NOTICE: Reading region file Cov19_refGene3.txt ... Done with 12 regions from 1 chromosomes WARNING: Unable to retrieve regions at MN908947.3 due to lack of sequence information WARNING: Cannot identify sequence for ENSSAST00005000002 (starting from MN908947.3:265) WARNING: Cannot identify sequence for ENSSAST00005000003 (starting from MN908947.3:265) WARNING: Cannot identify sequence for ENSSAST00005000004 (starting from MN908947.3:21562) WARNING: Cannot identify sequence for ENSSAST00005000006 (starting from MN908947.3:25392) WARNING: Cannot identify sequence for ENSSAST00005000010 (starting from MN908947.3:26244) WARNING: Cannot identify sequence for ENSSAST00005000007 (starting from MN908947.3:26522) WARNING: Cannot identify sequence for ENSSAST00005000011 (starting from MN908947.3:27201) WARNING: Cannot identify sequence for ENSSAST00005000009 (starting from MN908947.3:27393) WARNING: Cannot identify sequence for ENSSAST00005000012 (starting from MN908947.3:27755) WARNING: Cannot identify sequence for ENSSAST00005000008 (starting from MN908947.3:27893) WARNING: Cannot identify sequence for ENSSAST00005000005 (starting from MN908947.3:28273) WARNING: Cannot identify sequence for ENSSAST00005000013 (starting from MN908947.3:29557) NOTICE: Finished writting FASTA for 0 genomic regions to Cov19_refGene.fa

So, this is a humble request that please furnish some valuable suggestion to overcome this issue.

The Problem might have solved.

Thank you

Thank you.

Hi @kaichop
I am having issues during the preparation of annovar database with the SARS-CoV-2 genome. May I ask how can I access the reference file which you prepared for this purpose? Thanks a lot.
Best,
gc

Dear Sir,

I'm first time using this software for annotation of SNPs of Covid genomes.
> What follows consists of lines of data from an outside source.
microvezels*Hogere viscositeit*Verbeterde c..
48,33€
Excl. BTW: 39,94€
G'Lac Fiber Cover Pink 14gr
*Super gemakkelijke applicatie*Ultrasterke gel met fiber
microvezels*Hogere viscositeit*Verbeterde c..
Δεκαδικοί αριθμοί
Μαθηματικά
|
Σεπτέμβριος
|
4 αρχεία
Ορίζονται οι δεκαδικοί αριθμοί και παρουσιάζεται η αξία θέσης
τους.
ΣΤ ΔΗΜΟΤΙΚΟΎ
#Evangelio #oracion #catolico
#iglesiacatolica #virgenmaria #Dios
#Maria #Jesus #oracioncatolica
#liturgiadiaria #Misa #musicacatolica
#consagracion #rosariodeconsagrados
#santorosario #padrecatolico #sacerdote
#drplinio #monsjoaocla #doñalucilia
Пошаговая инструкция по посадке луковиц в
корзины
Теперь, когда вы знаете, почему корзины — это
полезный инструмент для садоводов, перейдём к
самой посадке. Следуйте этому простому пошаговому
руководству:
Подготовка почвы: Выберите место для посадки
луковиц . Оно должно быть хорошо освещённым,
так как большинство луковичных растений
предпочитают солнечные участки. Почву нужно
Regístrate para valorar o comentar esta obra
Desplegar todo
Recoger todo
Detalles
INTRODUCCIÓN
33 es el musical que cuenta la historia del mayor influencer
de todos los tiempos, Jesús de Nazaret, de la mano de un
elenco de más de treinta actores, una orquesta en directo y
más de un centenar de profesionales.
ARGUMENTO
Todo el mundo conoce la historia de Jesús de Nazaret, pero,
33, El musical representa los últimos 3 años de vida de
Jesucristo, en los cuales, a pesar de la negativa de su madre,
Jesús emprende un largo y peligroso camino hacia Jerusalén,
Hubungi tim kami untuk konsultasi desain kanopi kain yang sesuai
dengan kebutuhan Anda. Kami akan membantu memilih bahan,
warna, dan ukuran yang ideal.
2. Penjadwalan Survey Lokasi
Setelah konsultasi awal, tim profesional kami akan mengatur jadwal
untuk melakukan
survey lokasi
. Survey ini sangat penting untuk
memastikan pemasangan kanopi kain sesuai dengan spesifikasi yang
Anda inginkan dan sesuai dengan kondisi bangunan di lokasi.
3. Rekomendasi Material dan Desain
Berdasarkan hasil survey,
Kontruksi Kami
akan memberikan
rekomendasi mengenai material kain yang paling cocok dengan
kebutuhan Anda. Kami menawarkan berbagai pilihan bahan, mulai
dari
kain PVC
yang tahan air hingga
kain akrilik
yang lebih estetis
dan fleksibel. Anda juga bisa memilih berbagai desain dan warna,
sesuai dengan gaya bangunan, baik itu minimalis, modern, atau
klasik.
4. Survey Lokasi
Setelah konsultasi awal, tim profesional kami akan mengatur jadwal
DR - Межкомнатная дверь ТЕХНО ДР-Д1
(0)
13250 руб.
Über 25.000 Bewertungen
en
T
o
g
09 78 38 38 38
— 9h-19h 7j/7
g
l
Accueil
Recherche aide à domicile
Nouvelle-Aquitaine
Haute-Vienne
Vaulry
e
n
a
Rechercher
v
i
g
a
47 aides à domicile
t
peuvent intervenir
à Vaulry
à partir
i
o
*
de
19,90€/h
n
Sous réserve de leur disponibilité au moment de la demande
First I started creating a database following (https://github.com/WGLab/Workshop_Annotation and https://annovar.openbioinformatics.org/en/latest/user-guide/gene/#what-about-gff3-file-for-new-species) documentation of ANNOVAR. I've used reference genome of SARS COV-2 (NC_045512.2), and downloaded gtf file from ENSEMBL (https://covid-19.ensembl.org/Sars_cov_2/Info/Index).

Commands are

./gtfToGenePred -genePredExt Sars_cov_2.ASM985889v3.101.gtf Cov19_refGene3.txt

perl /home/imdeb/Softs/annovar/retrieve_seq_from_fasta.pl --format refGene --seqfile Cov19_Ref_NC_045512.2.fasta Cov19_refGene3.txt --out Cov19_refGene.fa

It gives me following message and Cov19_refGene.fa is empty

NOTICE: Reading region file Cov19_refGene3.txt ... Done with 12 regions from 1 chromosomes WARNING: Unable to retrieve regions at MN908947.3 due to lack of sequence information WARNING: Cannot identify sequence for ENSSAST00005000002 (starting from MN908947.3:265) WARNING: Cannot identify sequence for ENSSAST00005000003 (starting from MN908947.3:265) WARNING: Cannot identify sequence for ENSSAST00005000004 (starting from MN908947.3:21562) WARNING: Cannot identify sequence for ENSSAST00005000006 (starting from MN908947.3:25392) WARNING: Cannot identify sequence for ENSSAST00005000010 (starting from MN908947.3:26244) WARNING: Cannot identify sequence for ENSSAST00005000007 (starting from MN908947.3:26522) WARNING: Cannot identify sequence for ENSSAST00005000011 (starting from MN908947.3:27201) WARNING: Cannot identify sequence for ENSSAST00005000009 (starting from MN908947.3:27393) WARNING: Cannot identify sequence for ENSSAST00005000012 (starting from MN908947.3:27755) WARNING: Cannot identify sequence for ENSSAST00005000008 (starting from MN908947.3:27893) WARNING: Cannot identify sequence for ENSSAST00005000005 (starting from MN908947.3:28273) WARNING: Cannot identify sequence for ENSSAST00005000013 (starting from MN908947.3:29557) NOTICE: Finished writting FASTA for 0 genomic regions to Cov19_refGene.fa

So, this is a humble request that please furnish some valuable suggestion to overcome this issue.

@BiodeB
now I have encountered the same problem as you, may I ask how you solved it then? If you can reply me in your busy schedule, thank you very much!